Looking at the fuller counsel of the Bible, it is clear that God has plans that we do not understand. His ways are not our ways (Isaiah 55:8–9). Because we believe that death is just a passage into eternal life (2 Timothy 1:10), one that all of us will go through, it ultimately doesn’t matter when we pass through it. God numbers our days before they begin, and he alone determines when we will die (Psalm 139:16).

Though we often cannot understand God’s purposes in this life, we can be sure that James’s life as a disciple and his death as a martyr was intentional. Everything God does has purpose (Isaiah 46:10). Because of that, we can be sure that at the time of James’s death, he had accomplished what God had called him to (Philippians 1:6), while Peter’s work on earth was unfinished (Philippians 1:24–25).

Living or dying, being spared or being tortured, being delivered in this life or the next is not an indicator of God’s love for us or the measure of our faith. Nothing can separate us from God’s love, and our future is determined by what he knows is best for us (Romans 8:28, 35–39).

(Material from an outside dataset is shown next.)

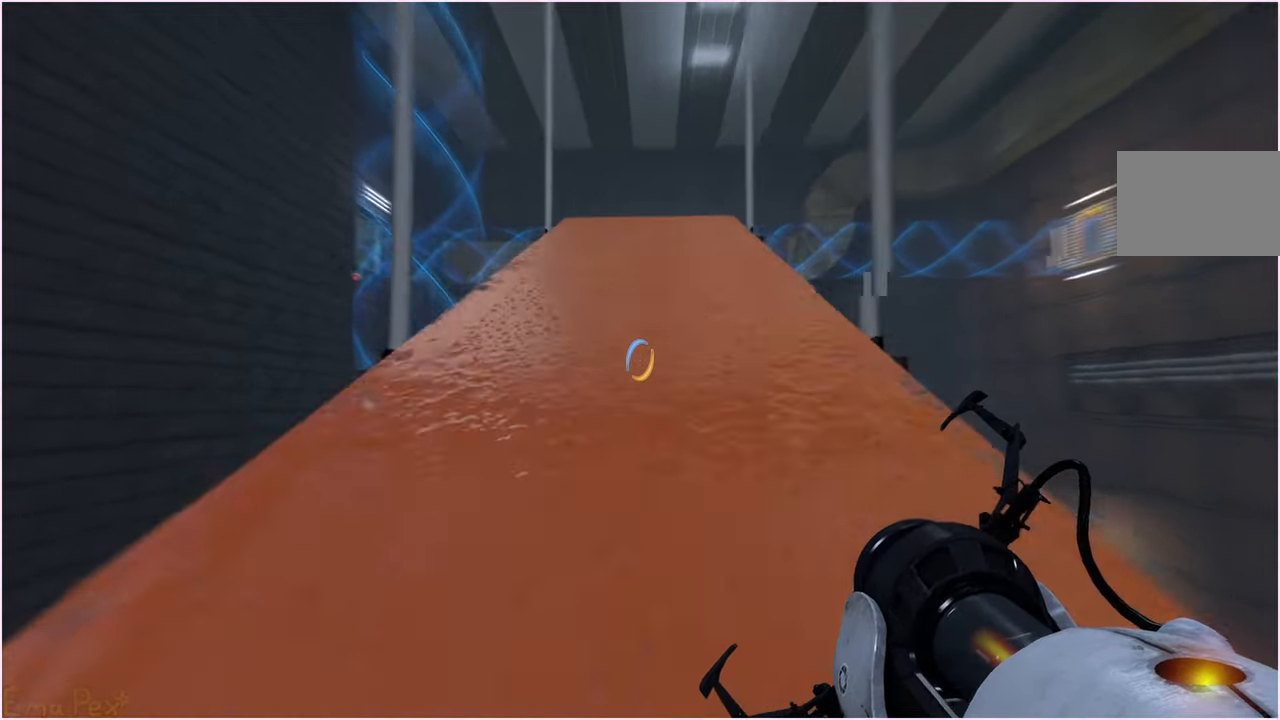
{"keys": ["w"], "mouse": [], "events": []}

Paul understood this principle well when he said in Philippians 1:21–23, “For to me to live is Christ, and to die is gain. If I am to live in the flesh, that means fruitful labor for me. Yet which I shall choose I cannot tell. I am hard pressed between the two. My desire is to depart and be with Christ, for that is far better.” Departing this world and being with Christ is far better, because eternal life is far better than life on earth. No matter what this life holds, we will eventually be deliriously happy in heaven, where God has all of eternity to lavish us with his kindness (Ephesians 2:7).

Suffering Is Not Punishment

Even though I know these truths, I have often been discouraged that others have been rescued while I was still suffering. Prosperity gospel proponents have told me that if I had prayed in faith, my body would have been healed, my son would have been spared, and my marriage would have been restored. It was all up to me. If I just had the faith, I would have had a better outcome.

Their words have left me bruised and disillusioned, wondering what I was doing wrong.

But that theology is not the gospel. God’s response to our prayers is not dependent upon our worthiness but rather rests on his great mercy (Daniel 9:18). Because of Christ, who took our punishment, God is always for us (Romans 8:31). He wants to give us all things. Christ himself is ever interceding for us (Romans 8:31–34).

If you are in Christ, God is completely for you. Your suffering is not a punishment. Your struggles are not because you didn’t pray the right way, or because you didn’t pray enough, or because you have weak faith or insufficient intercessors. It is because God is using your suffering in ways that you may not understand now, but one day you will. One day you will see how God used your affliction to prepare you for an incomparable weight of glory (2 Corinthians 4:17). This is the gospel. And it holds for all who love Christ.